L’une des bases de l’art oratoire, c’est d’apprendre à articuler. Quiconque veut devenir bon orateur se doit de travailler régulièrement son articulation.

A vrai dire, sans articulation : pas de parole !

Une mauvaise articulation rend inutiles les meilleures qualités de la voix. Peu importe les subtilités de votre argumentation ou la puissance de vos idées si vous n’êtes pas capable de les exprimer autrement que sous forme de bouillie sonore, parce que vous articulez mal.

C’est l’articulation qui donne de la clarté, de l’énergie, de la passion ou de l’ardeur à vos propos. Une bonne articulation peut même compenser une voix faible, même face à un grand auditoire. On préfère une voix basse mais distincte, à une voix forte mais incompréhensible… (l’idéal est toutefois une voix forte et distincte !)

Pour travailler votre articulation, il faut pratiquer régulièrement une forme de gymnastique buccale. Et comme pour la vraie gym, il faut différents exercices pour les différentes parties du corps. De la même façon que l’on travaille séparément les abdos, les fessiers, les dorsaux, etc., le but de la gymnastique buccale est d’apprendre à travailler spécifiquement sur les lèvres, la mâchoire, la langue

Voici donc quelques petits exercices que je vous recommande de faire régulièrement, pour dompter progressivement votre langue et l’assouplir :

Exercice 1

Commencez par vous échauffer en prononçant des « La La La… » et en faisant bien claquer la langue à chaque fois.

Exercice 2

Faites le test : imaginez une bougie, et soufflez dessus comme si vous vouliez l’éteindre. Vous êtes probablement en train de faire un petit rond avec vos lèvres, un petit « O » (en « cul-de-poule »). Et il est également probable que votre langue se resserre, comme pour former un demi-tube dans votre bouche. Or, il est inutile de rétrécir sa langue pour serrer ses lèvres : vous comprenez donc l’intérêt de la gym buccale pour vous entraîner à dissocier ces différents muscles buccaux, et à les utiliser de façon indépendante. Soufflez de nouveau, mais en vous appliquant à garder la langue bien plate.

Exercice 3

Ouvrez ensuite la bouche, tout en vous tenant les lèvres et la mâchoire inférieure. Tirez alors la langue aussi longue que possible, et ramenez-la brusquement pour la laisser reposer plate et basse, l’extrémité en contact avec les dents de la mâchoire inférieure. Recommencez plusieurs fois.
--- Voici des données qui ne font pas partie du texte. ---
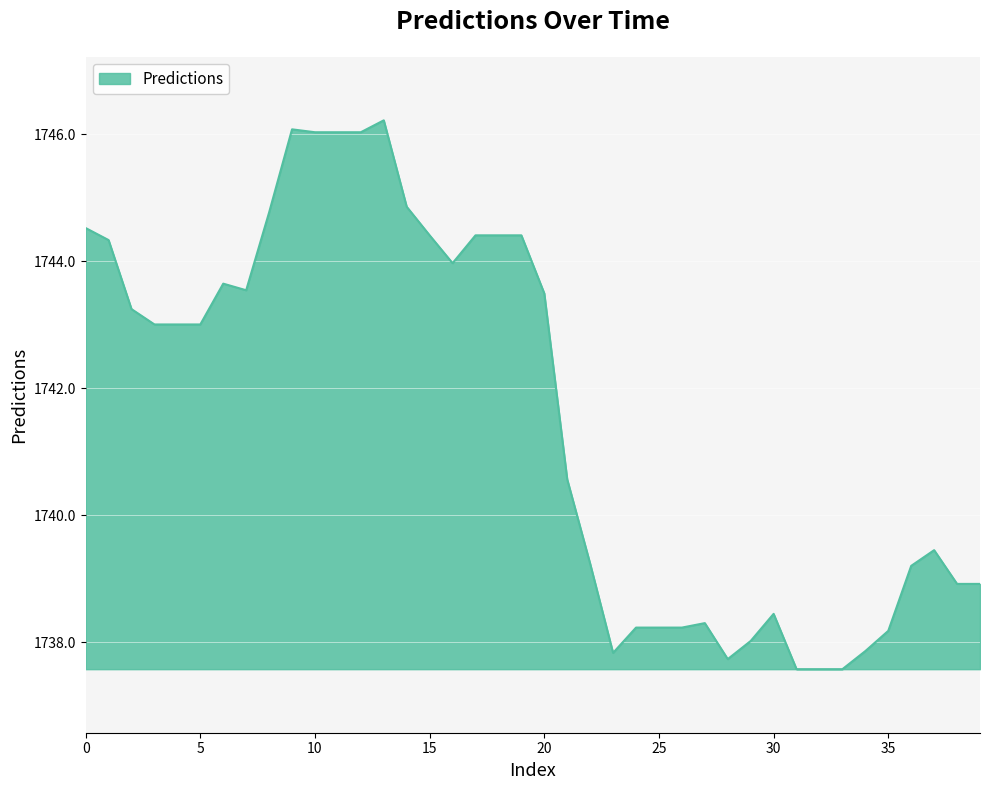

What is the smallest value displayed?

1737.6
Vous pouvez vous entraîner avec une sucette, c’est encore plus amusant : placez la sucette devant votre bouche, et tirez la langue pour la lécher… Puis éloignez progressivement la sucette, toujours plus loin, sans décoller la langue !

Exercice 4

La pointe fortement appuyée contre les dents de la mâchoire inférieure, projetez la langue en dehors, autant que possible de façon à l’enrouler complètement (par le dessous) et ramenez-la brusquement en arrière comme dans l’exercice précédent. Répétez 7 à 8 fois.

Exercice 5

La base de la langue maintenue aussi plate que possible, relevez-en la pointe lentement dans une position perpendiculaire au palais. Puis ramenez-la par degrés jusqu’à ce qu’elle ait repris sa situation première. Répétez une dizaine de fois.

Exercice 6

Élevez l’extrémité de la langue, comme dans l’exercice précédent, et déplacez-la graduellement d’un côté à l’autre, de façon que la pointe décrive un demi-cercle. A faire dix fois, aller et retour. Vous pouvez reproduire les exercices 5 et 6 avec une sucette dans la bouche, cela pourra même vous aider les premières fois !

Essayez de faire ces exercices quotidiennement, ou au minimum 3 à 4 fois par semaine. Réservez-vous à chaque fois 10 bonnes minutes spécialement pour cela. Ces exercices sont également très bons en guise d’échauffements, juste avant une prise de parole en public.